Much of this analysis focused on methodology of United Way’s ALICE report, and there’s reason enough to doubt the veracity of its claims based on the limits of that methodology. But stepping back and viewing these claims from a broader perspective also highlights why they are likely exaggerated.
For instance, if the ALICE household survival budget is accurate, 29% of Michiganders live above the poverty line but are barely able to feed, house and care for themselves and their families. If that’s true, than what does that say about the hundreds of thousands of households living below the poverty line in Michigan? If the ALICE report is correct and following its logic, these households are nowhere near able to afford the basic necessities of life and widespread misery, starvation and death would be common among these households. While there’s no doubt that households with low incomes often struggle financially, it is not the case that most of them are starving to death.

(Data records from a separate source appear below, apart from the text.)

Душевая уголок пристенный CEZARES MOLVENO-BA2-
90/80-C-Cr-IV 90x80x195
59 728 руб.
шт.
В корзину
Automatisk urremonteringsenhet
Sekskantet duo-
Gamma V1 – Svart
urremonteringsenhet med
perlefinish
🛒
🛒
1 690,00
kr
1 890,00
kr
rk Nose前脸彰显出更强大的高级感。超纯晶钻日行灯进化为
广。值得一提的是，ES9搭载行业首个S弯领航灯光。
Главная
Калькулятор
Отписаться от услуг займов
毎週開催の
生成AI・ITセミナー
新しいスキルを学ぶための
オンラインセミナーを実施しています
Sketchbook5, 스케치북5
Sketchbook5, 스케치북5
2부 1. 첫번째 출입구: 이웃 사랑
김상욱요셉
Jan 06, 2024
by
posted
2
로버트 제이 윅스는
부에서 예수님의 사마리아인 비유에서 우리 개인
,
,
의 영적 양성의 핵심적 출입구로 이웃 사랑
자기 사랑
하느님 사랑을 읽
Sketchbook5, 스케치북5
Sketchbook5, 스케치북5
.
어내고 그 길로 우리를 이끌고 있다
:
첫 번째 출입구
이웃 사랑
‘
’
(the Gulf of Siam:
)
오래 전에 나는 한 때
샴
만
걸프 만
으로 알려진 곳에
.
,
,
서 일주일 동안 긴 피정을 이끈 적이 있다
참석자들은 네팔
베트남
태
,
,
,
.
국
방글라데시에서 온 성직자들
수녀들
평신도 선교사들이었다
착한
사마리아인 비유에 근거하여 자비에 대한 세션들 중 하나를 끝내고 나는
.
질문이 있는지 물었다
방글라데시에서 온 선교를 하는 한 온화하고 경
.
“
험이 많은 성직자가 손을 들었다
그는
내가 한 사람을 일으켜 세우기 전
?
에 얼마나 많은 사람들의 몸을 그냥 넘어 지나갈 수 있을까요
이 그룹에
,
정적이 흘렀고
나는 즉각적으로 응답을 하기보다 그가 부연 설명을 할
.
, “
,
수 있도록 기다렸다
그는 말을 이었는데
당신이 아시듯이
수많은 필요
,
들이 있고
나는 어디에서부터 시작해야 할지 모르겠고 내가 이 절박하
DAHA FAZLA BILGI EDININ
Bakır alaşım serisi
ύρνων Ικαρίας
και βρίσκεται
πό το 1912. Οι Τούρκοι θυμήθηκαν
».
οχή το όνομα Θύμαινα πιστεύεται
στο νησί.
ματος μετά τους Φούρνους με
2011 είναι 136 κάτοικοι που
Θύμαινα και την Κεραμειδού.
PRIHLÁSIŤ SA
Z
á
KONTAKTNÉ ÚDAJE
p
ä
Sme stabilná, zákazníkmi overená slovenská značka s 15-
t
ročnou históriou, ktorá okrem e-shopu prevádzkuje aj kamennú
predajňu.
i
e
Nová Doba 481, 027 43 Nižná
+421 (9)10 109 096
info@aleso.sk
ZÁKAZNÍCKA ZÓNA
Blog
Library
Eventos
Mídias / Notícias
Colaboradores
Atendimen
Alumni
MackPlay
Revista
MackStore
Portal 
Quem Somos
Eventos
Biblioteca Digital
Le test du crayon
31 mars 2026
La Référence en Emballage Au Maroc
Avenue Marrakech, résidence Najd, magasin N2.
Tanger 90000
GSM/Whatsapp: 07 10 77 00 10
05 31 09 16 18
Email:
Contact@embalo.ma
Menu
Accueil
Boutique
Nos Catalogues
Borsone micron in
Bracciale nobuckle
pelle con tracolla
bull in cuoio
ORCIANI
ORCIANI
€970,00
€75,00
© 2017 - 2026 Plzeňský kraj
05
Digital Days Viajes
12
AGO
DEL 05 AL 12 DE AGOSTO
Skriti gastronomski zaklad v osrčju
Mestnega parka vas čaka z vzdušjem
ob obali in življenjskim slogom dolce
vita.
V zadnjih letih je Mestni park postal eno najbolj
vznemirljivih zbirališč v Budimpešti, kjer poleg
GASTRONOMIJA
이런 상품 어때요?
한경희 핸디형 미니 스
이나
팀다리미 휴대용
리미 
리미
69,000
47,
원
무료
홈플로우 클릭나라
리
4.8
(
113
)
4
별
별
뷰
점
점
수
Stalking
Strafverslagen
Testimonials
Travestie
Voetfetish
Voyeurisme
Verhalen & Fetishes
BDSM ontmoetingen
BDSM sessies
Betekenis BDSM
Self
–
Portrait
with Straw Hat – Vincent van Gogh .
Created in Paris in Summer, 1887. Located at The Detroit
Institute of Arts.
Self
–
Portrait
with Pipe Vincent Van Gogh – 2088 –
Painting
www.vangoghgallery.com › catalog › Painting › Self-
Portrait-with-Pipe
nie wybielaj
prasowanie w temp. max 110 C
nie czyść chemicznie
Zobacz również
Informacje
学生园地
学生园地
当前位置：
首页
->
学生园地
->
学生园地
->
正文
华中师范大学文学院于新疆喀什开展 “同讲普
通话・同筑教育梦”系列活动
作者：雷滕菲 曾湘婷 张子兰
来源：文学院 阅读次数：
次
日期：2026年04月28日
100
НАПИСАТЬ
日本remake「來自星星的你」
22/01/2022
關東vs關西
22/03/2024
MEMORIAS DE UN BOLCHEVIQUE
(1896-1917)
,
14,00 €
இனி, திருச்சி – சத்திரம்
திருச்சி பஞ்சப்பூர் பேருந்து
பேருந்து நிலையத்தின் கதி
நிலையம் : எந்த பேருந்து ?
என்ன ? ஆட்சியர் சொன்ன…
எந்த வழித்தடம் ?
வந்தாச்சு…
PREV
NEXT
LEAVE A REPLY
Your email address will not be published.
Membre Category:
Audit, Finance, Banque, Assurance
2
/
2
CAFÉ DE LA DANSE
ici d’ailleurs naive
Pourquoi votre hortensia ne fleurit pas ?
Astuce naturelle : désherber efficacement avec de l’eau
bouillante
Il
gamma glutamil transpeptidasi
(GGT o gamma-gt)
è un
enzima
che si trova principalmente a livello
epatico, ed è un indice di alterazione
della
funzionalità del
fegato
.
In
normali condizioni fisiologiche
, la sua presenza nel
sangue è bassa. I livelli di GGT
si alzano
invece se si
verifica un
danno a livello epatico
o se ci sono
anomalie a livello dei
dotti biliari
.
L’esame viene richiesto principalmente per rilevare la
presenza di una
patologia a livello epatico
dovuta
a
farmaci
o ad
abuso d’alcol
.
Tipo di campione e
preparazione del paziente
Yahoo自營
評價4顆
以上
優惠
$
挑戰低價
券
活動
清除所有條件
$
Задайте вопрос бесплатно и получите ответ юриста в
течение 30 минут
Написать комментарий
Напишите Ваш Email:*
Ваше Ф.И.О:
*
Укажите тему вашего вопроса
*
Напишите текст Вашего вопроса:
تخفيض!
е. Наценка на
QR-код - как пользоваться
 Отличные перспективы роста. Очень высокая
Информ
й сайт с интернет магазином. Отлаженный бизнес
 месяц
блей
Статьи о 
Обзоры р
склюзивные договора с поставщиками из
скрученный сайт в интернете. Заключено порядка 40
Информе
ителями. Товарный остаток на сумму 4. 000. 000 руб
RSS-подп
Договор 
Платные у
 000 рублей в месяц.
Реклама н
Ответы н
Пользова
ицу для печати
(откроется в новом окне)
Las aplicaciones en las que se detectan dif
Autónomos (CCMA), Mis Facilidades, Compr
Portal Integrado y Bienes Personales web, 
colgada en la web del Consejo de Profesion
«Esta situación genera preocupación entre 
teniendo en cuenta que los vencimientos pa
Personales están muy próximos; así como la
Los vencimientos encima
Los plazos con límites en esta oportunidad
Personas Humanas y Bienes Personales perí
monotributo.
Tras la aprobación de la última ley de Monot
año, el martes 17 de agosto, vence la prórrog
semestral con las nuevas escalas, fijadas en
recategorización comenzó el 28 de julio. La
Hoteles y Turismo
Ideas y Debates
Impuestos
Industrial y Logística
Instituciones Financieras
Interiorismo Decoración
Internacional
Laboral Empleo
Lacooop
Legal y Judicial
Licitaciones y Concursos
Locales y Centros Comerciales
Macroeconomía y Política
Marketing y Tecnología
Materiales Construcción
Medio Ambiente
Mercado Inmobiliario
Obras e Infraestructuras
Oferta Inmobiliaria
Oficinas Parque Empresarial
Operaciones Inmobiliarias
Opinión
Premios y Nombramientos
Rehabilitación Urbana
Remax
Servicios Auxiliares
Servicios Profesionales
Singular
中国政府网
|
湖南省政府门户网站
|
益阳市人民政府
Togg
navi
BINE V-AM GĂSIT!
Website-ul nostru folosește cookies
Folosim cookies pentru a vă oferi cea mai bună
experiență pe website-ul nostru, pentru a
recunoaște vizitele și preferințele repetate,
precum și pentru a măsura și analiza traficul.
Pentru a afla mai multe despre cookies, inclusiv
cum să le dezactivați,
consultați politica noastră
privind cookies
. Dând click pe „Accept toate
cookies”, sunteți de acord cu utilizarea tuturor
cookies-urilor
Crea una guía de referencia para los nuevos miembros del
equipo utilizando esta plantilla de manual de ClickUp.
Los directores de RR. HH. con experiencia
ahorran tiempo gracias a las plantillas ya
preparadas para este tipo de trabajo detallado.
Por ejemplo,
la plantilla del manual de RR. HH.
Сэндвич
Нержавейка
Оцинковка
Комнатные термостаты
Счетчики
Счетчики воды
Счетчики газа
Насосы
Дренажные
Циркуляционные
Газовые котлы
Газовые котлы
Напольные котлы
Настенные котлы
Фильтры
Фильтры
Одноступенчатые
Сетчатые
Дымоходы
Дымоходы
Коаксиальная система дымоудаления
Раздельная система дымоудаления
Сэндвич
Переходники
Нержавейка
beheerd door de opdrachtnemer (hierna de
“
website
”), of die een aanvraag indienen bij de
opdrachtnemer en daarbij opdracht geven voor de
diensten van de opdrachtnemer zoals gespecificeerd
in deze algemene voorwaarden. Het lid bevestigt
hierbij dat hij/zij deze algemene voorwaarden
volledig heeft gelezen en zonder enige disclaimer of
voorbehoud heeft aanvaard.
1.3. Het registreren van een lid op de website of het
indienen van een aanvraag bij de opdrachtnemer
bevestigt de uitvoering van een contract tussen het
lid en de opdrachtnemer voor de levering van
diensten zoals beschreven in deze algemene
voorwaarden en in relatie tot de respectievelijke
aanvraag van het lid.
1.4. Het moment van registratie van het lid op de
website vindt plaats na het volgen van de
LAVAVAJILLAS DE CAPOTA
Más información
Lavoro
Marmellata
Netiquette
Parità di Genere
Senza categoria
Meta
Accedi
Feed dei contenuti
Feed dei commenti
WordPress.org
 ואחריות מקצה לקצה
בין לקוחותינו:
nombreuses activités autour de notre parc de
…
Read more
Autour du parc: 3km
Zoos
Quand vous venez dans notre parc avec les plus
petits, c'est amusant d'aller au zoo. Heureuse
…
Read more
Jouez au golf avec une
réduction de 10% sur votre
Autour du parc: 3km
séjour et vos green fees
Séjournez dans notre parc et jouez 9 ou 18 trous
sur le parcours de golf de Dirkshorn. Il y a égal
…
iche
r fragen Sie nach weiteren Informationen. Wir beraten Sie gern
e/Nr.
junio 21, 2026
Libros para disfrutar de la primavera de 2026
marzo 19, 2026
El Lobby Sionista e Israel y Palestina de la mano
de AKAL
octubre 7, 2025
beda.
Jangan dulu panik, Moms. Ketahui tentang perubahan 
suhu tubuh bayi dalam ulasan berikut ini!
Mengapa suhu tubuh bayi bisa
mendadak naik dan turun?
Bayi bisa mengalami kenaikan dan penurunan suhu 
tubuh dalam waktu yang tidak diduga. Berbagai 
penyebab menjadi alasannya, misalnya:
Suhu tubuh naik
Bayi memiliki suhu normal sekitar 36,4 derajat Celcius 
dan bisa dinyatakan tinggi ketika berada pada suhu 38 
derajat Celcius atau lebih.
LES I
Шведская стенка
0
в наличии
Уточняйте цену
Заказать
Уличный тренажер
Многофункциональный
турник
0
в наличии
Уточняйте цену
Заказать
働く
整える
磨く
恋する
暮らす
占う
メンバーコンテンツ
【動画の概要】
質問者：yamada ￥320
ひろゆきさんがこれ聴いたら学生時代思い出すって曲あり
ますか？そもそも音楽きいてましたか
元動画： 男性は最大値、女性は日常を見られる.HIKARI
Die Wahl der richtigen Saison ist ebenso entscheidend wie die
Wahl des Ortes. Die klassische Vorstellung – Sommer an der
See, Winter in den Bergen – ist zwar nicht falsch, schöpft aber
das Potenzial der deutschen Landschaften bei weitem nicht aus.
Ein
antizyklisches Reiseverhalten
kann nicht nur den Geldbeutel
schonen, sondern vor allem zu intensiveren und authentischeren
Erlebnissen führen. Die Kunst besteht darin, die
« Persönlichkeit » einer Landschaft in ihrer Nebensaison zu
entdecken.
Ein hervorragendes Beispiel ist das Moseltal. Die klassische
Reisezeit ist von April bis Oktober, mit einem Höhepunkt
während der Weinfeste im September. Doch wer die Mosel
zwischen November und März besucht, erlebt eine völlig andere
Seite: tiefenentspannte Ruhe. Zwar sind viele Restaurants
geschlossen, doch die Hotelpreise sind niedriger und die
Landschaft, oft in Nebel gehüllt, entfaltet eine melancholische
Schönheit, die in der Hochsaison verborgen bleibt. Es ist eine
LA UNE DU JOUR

That said, this critique is not meant to downplay the financial struggles many Michigan families and individuals face. These are real and we don’t deny them. But if policymakers, communities and individuals are going to address these issues, we should attempt to accurately measure what the actual needs are. The ALICE report, while claiming to do so, fails on this account.
It may seem harmless to exaggerate the level of poverty in a state. After all, it could be argued it brings more attention to a serious concern. But complicated problems like poverty require precise and targeted treatments. With its miscalculated methodology, misconstrued assumptions and mischaracterized findings, the ALICE report does not help identify the populations in Michigan that are struggling financially and what policymakers might be able to do to alleviate the problem. In fact, it takes the focus off of those who truly need help, an unfortunate consequence of a poorly designed study.